Комментатор, например, расскажет, что Аристотель учил об энтелехиях. Это можно запомнить, но понять этого нельзя, хотя все слова понятны. Почему нельзя понять? Потому что мы этого не можем помыслить, и нам кажется, что это мыслилось когда-то и вот просто есть некое сведение, которое почему-то полезно запомнить, — смысла оно для нас не имеет, так же как для нас не имеет смысла учение Декарта о врожденных истинах. Мы ведь умные, мы знаем, что истины не могут быть врождены, а Декарт почему-то считал, что они врождены. Если мы просто знаем, что учение Декарта содержит учение о врожденных истинах, то мы не знаем того, что знаем, потому что мы знаем учение Декарта о врожденных истинах только в той мере, в какой мы можем помыслить, что это можно сказать. То же самое относится к энтелехии и проблеме актуальности у Аристотеля, проблеме потенциальности у Аристотеля, проблеме формы у Аристотеля, проблеме идеи у Аристотеля и так далее. Все это мы должны попытаться как-то помыслить. Значит, сделаем так, чтобы постепенно подойти к нашей способности помыслить, вернее, постепенно нарастить нашу способность помыслить.
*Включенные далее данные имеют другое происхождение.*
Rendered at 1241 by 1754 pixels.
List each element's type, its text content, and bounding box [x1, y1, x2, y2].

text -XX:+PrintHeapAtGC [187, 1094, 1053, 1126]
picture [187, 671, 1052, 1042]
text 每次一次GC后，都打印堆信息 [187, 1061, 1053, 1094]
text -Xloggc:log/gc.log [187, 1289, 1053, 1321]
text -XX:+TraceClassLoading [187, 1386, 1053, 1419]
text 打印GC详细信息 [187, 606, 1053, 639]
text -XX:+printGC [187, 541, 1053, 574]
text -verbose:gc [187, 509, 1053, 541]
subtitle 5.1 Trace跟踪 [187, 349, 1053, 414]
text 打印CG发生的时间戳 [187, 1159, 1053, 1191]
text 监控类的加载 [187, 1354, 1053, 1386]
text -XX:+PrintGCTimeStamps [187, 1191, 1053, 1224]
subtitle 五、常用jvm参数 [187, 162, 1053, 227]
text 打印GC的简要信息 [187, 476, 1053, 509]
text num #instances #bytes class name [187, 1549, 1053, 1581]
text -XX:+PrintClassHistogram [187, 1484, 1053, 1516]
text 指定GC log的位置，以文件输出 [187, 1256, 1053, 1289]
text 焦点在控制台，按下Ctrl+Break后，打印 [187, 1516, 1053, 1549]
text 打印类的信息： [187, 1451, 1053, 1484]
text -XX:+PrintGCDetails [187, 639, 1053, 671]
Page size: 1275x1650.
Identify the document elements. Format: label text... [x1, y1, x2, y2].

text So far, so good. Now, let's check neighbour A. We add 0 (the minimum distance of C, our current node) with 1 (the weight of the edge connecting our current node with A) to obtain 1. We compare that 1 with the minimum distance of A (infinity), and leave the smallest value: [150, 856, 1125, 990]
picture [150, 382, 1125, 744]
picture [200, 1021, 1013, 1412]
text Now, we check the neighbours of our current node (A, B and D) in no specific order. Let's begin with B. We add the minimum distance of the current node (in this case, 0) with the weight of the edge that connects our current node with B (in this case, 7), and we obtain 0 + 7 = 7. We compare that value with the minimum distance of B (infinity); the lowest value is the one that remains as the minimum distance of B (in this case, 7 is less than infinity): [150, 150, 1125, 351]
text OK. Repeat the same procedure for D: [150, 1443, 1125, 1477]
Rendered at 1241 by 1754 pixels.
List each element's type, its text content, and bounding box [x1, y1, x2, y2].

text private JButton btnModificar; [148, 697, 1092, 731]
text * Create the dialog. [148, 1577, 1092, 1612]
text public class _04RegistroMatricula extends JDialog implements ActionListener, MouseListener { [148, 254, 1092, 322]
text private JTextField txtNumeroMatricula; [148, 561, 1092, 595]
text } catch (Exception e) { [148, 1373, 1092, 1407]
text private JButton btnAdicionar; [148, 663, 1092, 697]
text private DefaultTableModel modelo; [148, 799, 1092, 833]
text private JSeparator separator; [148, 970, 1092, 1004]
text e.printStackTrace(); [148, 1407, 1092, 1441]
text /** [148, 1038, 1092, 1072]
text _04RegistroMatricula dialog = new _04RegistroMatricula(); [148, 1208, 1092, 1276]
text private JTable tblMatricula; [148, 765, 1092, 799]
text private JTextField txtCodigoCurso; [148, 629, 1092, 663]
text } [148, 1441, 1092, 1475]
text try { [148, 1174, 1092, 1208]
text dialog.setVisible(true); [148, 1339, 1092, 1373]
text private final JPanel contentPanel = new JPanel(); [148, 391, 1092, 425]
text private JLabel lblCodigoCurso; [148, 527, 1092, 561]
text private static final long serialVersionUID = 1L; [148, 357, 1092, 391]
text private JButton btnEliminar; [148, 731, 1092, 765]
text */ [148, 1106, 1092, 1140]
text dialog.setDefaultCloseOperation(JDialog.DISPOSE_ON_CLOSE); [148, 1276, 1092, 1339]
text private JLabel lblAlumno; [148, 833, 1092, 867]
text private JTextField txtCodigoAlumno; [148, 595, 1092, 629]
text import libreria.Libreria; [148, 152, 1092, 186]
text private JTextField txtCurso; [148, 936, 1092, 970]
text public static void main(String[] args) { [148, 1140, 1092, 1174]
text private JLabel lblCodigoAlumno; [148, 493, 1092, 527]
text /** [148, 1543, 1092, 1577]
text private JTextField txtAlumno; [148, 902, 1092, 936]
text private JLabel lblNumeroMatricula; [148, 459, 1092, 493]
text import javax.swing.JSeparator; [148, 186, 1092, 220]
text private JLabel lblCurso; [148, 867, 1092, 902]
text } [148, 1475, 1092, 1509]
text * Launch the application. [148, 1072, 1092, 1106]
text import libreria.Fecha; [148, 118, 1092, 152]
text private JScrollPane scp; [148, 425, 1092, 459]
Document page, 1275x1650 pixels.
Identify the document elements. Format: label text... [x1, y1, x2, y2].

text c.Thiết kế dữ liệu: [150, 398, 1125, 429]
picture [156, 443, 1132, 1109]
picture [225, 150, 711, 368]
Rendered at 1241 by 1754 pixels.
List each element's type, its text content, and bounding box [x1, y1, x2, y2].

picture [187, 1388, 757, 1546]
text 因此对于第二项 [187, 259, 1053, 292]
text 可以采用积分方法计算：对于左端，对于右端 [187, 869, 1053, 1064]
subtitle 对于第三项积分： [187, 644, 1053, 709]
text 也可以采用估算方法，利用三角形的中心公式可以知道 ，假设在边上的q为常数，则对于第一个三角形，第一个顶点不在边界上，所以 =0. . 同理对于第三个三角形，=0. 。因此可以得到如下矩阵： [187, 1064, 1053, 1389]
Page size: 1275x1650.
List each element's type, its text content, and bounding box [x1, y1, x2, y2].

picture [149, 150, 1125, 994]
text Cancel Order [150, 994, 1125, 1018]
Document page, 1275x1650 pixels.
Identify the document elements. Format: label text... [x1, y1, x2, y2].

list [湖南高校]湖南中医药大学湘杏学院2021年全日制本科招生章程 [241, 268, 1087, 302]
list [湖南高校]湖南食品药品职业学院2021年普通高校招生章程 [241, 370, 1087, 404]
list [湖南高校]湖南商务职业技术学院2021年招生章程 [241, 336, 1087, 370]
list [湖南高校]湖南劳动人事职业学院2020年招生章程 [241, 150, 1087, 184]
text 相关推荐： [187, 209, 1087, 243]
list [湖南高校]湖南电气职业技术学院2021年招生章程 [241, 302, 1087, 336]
Для начала мне придется ввести (частично на том материале, который я уже использовал) проблему, которую условно можно назвать проблемой дискретности, относится ли этот термин к миру, так что, скажем, в мире можно видеть атомы, как увидели в Античности, или относится к мышлению, в котором тоже можно увидеть атомы, как их увидел, например, Платон. Правда, в данном случае он атомами называл души в очень странном контексте (я предупреждал, что без Платона мне не обойтись), и контекст, в котором эта платоновская мысль вдруг вынырнула (условно назовем ее атомистической, хотя, повторяю, я пока под атомизмом не имею в виду никакого специального учения об атомах, никакой специальной атомной гипотезы строения материи, мира и так далее), такой, что Платон говорит (если несколько перефразировать его мысль и воспроизводить буквальную цитату лишь кусками): порядок в нашей сознательной жизни и вообще в том, что акты мышления могут осуществляться и затем повторяться, предполагает, что существует некоторая конечная по числу (подчеркиваю, конечная по числу) совокупность душ, единиц душ[92]*. Ибо если бы с каждым рождением рождалась новая душа (с каждым родившимся человеком, который, родившись, вступает в некий процесс или поток мышления), то был бы сплошной хаос и беспорядок (последние куски уже буквальные цитаты из Платона).